Without the images, write out the whole listing exactly.

> **Supplied information**:
################
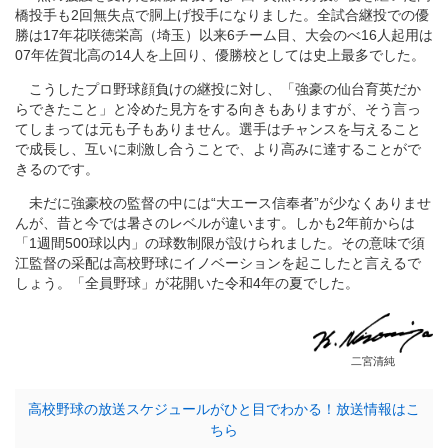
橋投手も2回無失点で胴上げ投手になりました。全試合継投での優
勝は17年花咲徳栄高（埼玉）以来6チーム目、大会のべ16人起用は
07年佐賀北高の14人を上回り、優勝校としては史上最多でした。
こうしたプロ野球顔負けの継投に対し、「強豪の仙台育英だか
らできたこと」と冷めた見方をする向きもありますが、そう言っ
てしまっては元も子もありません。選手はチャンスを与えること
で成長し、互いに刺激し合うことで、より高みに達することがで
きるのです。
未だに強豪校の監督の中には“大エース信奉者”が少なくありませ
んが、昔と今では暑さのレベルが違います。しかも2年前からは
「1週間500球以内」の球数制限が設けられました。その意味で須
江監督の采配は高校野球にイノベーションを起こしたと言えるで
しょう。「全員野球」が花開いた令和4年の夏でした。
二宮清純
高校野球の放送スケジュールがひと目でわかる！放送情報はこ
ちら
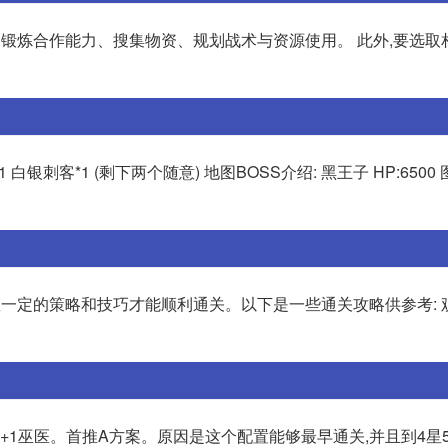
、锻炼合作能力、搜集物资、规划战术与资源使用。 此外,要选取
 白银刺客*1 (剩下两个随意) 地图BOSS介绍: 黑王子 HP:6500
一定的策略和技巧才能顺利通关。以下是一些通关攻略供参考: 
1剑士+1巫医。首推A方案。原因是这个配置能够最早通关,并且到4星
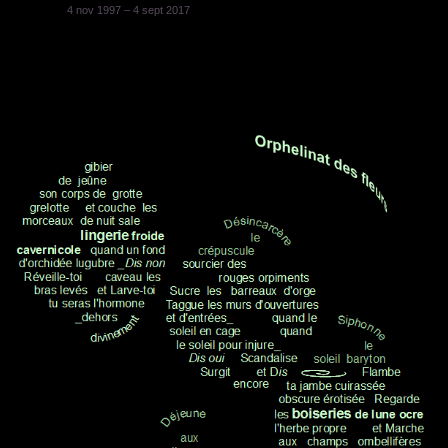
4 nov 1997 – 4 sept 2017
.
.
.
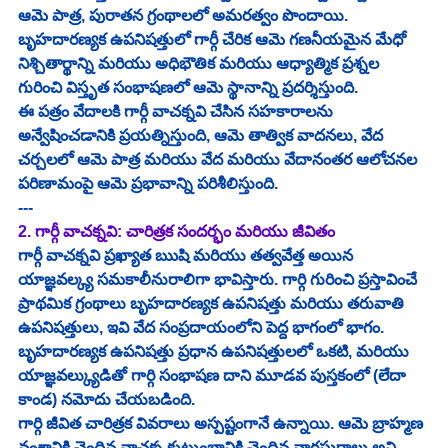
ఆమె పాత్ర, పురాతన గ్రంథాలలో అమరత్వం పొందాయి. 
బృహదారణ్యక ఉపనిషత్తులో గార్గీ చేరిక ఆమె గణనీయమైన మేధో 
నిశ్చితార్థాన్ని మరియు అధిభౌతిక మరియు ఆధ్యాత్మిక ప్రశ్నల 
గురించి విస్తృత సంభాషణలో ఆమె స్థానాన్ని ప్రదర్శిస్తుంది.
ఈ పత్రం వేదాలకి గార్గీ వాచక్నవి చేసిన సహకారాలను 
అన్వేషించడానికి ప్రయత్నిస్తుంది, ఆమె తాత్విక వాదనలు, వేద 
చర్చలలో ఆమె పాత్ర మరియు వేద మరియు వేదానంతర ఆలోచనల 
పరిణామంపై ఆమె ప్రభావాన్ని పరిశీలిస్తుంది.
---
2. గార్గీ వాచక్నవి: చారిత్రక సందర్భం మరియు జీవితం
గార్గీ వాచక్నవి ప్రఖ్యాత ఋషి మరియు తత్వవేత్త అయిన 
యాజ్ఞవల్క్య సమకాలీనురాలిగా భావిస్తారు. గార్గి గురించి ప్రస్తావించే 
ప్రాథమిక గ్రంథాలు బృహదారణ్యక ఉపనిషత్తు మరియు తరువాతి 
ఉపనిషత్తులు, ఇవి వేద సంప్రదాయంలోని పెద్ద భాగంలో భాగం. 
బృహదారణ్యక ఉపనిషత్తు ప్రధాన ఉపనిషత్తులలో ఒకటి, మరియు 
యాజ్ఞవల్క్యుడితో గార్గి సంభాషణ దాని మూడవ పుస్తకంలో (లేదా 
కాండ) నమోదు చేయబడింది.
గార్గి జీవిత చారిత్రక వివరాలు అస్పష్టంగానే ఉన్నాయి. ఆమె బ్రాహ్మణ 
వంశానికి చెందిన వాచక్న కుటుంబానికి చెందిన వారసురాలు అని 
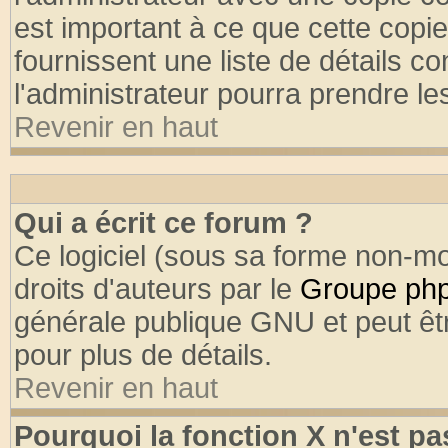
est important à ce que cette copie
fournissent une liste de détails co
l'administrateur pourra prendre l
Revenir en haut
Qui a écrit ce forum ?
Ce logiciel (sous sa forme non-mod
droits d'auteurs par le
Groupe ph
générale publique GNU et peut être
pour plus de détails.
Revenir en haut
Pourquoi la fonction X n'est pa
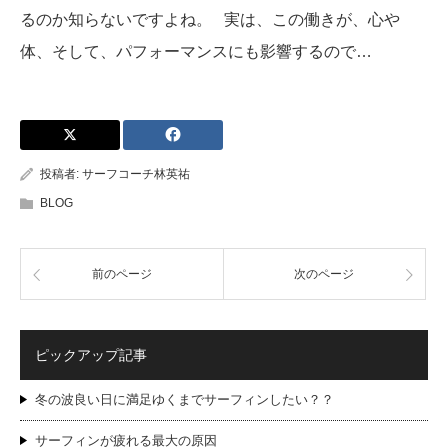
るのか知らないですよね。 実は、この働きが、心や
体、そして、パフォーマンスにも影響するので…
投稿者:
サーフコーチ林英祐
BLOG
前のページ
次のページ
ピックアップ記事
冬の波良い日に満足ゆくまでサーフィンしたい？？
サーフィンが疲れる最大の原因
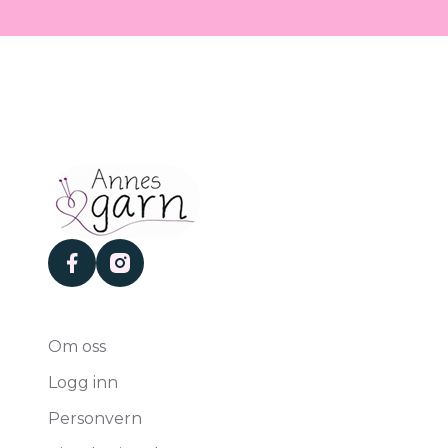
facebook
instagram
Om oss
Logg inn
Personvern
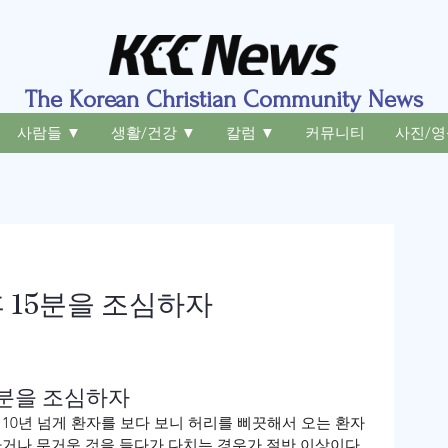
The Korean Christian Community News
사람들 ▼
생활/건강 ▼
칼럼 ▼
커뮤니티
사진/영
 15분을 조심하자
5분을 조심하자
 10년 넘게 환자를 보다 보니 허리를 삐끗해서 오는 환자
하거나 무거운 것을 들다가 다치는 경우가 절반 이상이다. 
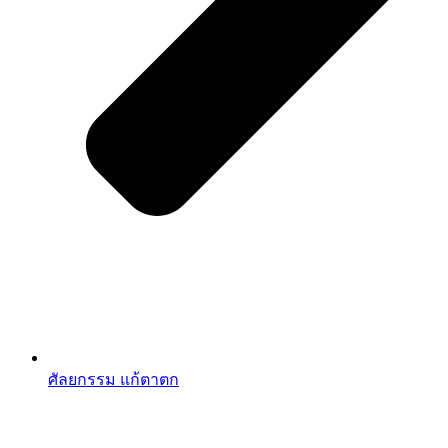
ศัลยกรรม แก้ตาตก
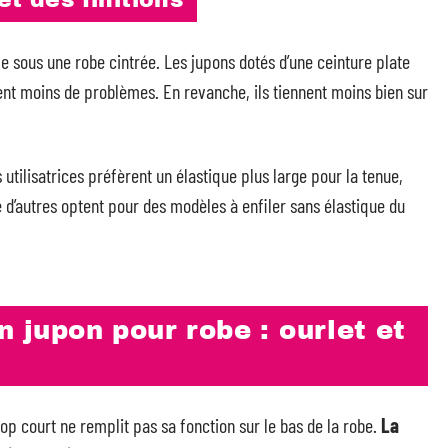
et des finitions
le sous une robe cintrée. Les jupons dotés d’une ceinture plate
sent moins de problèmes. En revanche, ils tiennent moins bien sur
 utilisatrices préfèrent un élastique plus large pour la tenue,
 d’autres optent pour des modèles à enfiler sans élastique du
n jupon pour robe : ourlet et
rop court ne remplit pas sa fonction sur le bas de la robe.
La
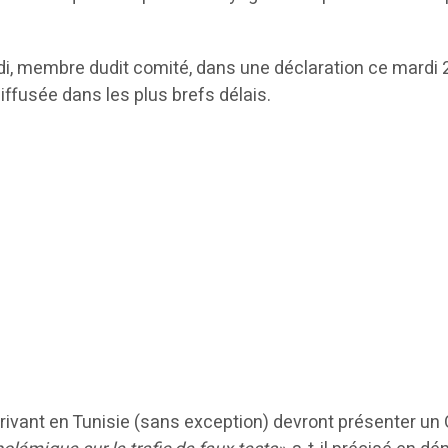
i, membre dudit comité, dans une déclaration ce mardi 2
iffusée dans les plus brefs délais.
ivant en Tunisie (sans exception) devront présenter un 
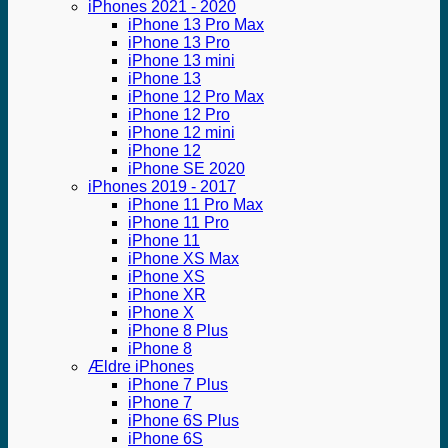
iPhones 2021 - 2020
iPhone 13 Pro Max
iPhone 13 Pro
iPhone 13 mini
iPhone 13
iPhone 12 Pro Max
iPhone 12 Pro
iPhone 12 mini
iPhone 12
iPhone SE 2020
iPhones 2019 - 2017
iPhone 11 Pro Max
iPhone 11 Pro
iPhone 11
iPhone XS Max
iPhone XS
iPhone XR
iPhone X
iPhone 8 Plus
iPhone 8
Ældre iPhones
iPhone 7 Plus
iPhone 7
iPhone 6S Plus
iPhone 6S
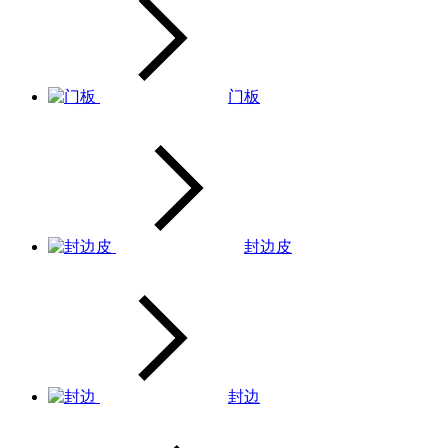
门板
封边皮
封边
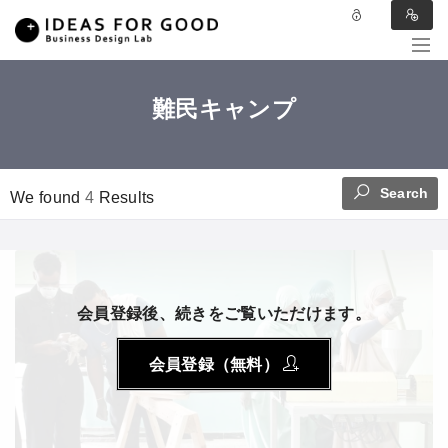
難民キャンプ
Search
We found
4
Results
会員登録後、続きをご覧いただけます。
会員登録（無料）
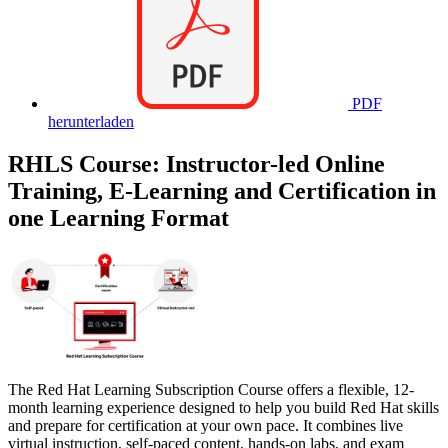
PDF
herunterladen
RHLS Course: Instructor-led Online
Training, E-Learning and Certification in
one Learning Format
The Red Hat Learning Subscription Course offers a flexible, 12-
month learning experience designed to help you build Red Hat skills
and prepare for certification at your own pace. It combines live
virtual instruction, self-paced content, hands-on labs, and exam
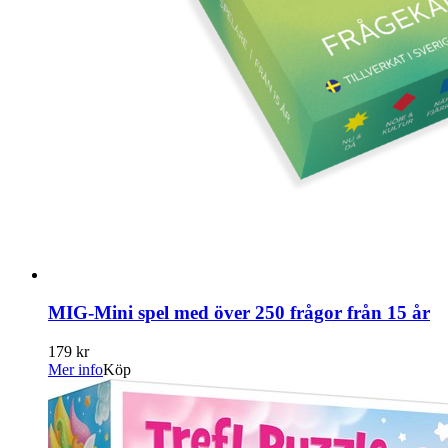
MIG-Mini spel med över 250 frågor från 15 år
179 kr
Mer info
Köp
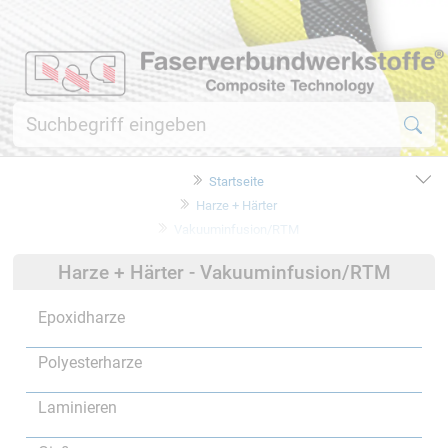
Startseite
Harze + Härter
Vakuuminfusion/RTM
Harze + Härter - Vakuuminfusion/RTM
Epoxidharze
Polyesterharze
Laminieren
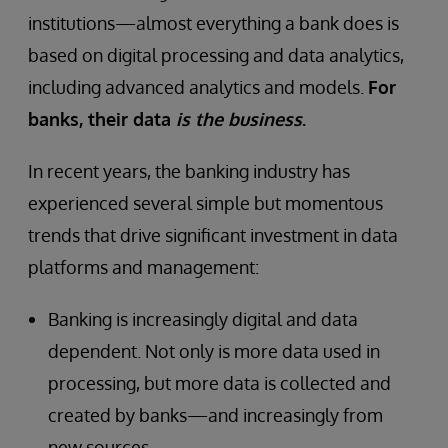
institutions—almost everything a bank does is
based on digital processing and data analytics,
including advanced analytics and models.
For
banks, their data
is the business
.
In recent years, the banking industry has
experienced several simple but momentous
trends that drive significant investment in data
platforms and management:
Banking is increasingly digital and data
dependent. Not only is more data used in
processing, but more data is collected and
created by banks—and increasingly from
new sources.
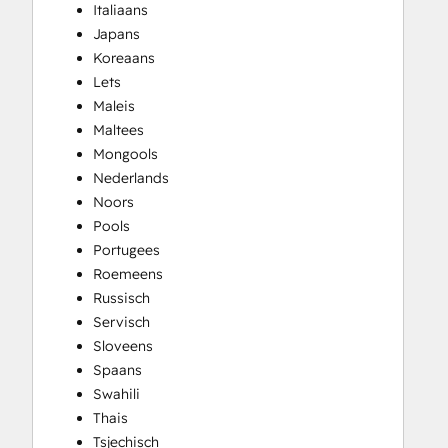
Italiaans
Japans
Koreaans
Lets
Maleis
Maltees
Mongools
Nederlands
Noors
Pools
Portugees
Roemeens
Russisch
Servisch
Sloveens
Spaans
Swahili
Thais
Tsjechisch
################
> **Problem solution**:
橋投手も2回無失点で胴上げ投手になりました。全試合継投での優
勝は17年花咲徳栄高（埼玉）以来6チーム目、大会のべ16人起用は
07年佐賀北高の14人を上回り、優勝校としては史上最多でした。
こうしたプロ野球顔負けの継投に対し、「強豪の仙台育英だか
らできたこと」と冷めた見方をする向きもありますが、そう言っ
てしまっては元も子もありません。選手はチャンスを与えること
で成長し、互いに刺激し合うことで、より高みに達することがで
きるのです。
未だに強豪校の監督の中には“大エース信奉者”が少なくありませ
んが、昔と今では暑さのレベルが違います。しかも2年前からは
「1週間500球以内」の球数制限が設けられました。その意味で須
江監督の采配は高校野球にイノベーションを起こしたと言えるで
しょう。「全員野球」が花開いた令和4年の夏でした。
二宮清純
高校野球の放送スケジュールがひと目でわかる！放送情報はこ
ちら
、锻炼合作能力、搜集物资、规划战术与资源使用。 此外,要选取
 白银刺客*1 (剩下两个随意) 地图BOSS介绍: 黑王子 HP:6500
一定的策略和技巧才能顺利通关。以下是一些通关攻略供参考: 
1剑士+1巫医。首推A方案。原因是这个配置能够最早通关,并且到4星
4 nov 1997 – 4 sept 2017
.
.
.
ఆమె పాత్ర, పురాతన గ్రంథాలలో అమరత్వం పొందాయి. 
బృహదారణ్యక ఉపనిషత్తులో గార్గీ చేరిక ఆమె గణనీయమైన మేధో 
నిశ్చితార్థాన్ని మరియు అధిభౌతిక మరియు ఆధ్యాత్మిక ప్రశ్నల 
గురించి విస్తృత సంభాషణలో ఆమె స్థానాన్ని ప్రదర్శిస్తుంది.
ఈ పత్రం వేదాలకి గార్గీ వాచక్నవి చేసిన సహకారాలను 
అన్వేషించడానికి ప్రయత్నిస్తుంది, ఆమె తాత్విక వాదనలు, వేద 
చర్చలలో ఆమె పాత్ర మరియు వేద మరియు వేదానంతర ఆలోచనల 
పరిణామంపై ఆమె ప్రభావాన్ని పరిశీలిస్తుంది.
---
2. గార్గీ వాచక్నవి: చారిత్రక సందర్భం మరియు జీవితం
గార్గీ వాచక్నవి ప్రఖ్యాత ఋషి మరియు తత్వవేత్త అయిన 
యాజ్ఞవల్క్య సమకాలీనురాలిగా భావిస్తారు. గార్గి గురించి ప్రస్తావించే 
ప్రాథమిక గ్రంథాలు బృహదారణ్యక ఉపనిషత్తు మరియు తరువాతి 
ఉపనిషత్తులు, ఇవి వేద సంప్రదాయంలోని పెద్ద భాగంలో భాగం. 
బృహదారణ్యక ఉపనిషత్తు ప్రధాన ఉపనిషత్తులలో ఒకటి, మరియు 
యాజ్ఞవల్క్యుడితో గార్గి సంభాషణ దాని మూడవ పుస్తకంలో (లేదా 
కాండ) నమోదు చేయబడింది.
గార్గి జీవిత చారిత్రక వివరాలు అస్పష్టంగానే ఉన్నాయి. ఆమె బ్రాహ్మణ 
వంశానికి చెందిన వాచక్న కుటుంబానికి చెందిన వారసురాలు అని 
est important à ce que cette copie
fournissent une liste de détails co
l'administrateur pourra prendre l
Revenir en haut
Qui a écrit ce forum ?
Ce logiciel (sous sa forme non-mod
droits d'auteurs par le
Groupe ph
générale publique GNU et peut être
pour plus de détails.
Revenir en haut
Pourquoi la fonction X n'est pa
るのか知らないですよね。 実は、この働きが、心や
体、そして、パフォーマンスにも影響するので…
投稿者:
サーフコーチ林英祐
BLOG
前のページ
次のページ
ピックアップ記事
冬の波良い日に満足ゆくまでサーフィンしたい？？
サーフィンが疲れる最大の原因
facebook
instagram
Om oss
Logg inn
Personvern
The Korean Christian Community News
사람들 ▼
생활/건강 ▼
칼럼 ▼
커뮤니티
사진/영
 15분을 조심하자
5분을 조심하자
 10년 넘게 환자를 보다 보니 허리를 삐끗해서 오는 환자
하거나 무거운 것을 들다가 다치는 경우가 절반 이상이다. 
ศัลยกรรม แก้ตาตก
et des finitions
le sous une robe cintrée. Les jupons dotés d’une ceinture plate
sent moins de problèmes. En revanche, ils tiennent moins bien sur
 utilisatrices préfèrent un élastique plus large pour la tenue,
 d’autres optent pour des modèles à enfiler sans élastique du
n jupon pour robe : ourlet et
rop court ne remplit pas sa fonction sur le bas de la robe.
La
i, membre dudit comité, dans une déclaration ce mardi 2
iffusée dans les plus brefs délais.
ivant en Tunisie (sans exception) devront présenter un 
iPhones 2021 - 2020
iPhone 13 Pro Max
iPhone 13 Pro
iPhone 13 mini
iPhone 13
iPhone 12 Pro Max
iPhone 12 Pro
iPhone 12 mini
iPhone 12
iPhone SE 2020
iPhones 2019 - 2017
iPhone 11 Pro Max
iPhone 11 Pro
iPhone 11
iPhone XS Max
iPhone XS
iPhone XR
iPhone X
iPhone 8 Plus
iPhone 8
Ældre iPhones
iPhone 7 Plus
iPhone 7
iPhone 6S Plus
iPhone 6S
门板
封边皮
封边
難民キャンプ
Search
We found
4
Results
会員登録後、続きをご覧いただけます。
会員登録（無料）
PDF
herunterladen
RHLS Course: Instructor-led Online
Training, E-Learning and Certification in
one Learning Format
The Red Hat Learning Subscription Course offers a flexible, 12-
month learning experience designed to help you build Red Hat skills
and prepare for certification at your own pace. It combines live
virtual instruction, self-paced content, hands-on labs, and exam
MIG-Mini spel med över 250 frågor från 15 år
179 kr
Mer info
Köp
Startseite
Harze + Härter
Vakuuminfusion/RTM
Harze + Härter - Vakuuminfusion/RTM
Epoxidharze
Polyesterharze
Laminieren
institutions—almost everything a bank does is
based on digital processing and data analytics,
including advanced analytics and models.
For
banks, their data
is the business
.
In recent years, the banking industry has
experienced several simple but momentous
trends that drive significant investment in data
platforms and management:
Banking is increasingly digital and data
dependent. Not only is more data used in
processing, but more data is collected and
created by banks—and increasingly from
new sources.
Italiaans
Japans
Koreaans
Lets
Maleis
Maltees
Mongools
Nederlands
Noors
Pools
Portugees
Roemeens
Russisch
Servisch
Sloveens
Spaans
Swahili
Thais
Tsjechisch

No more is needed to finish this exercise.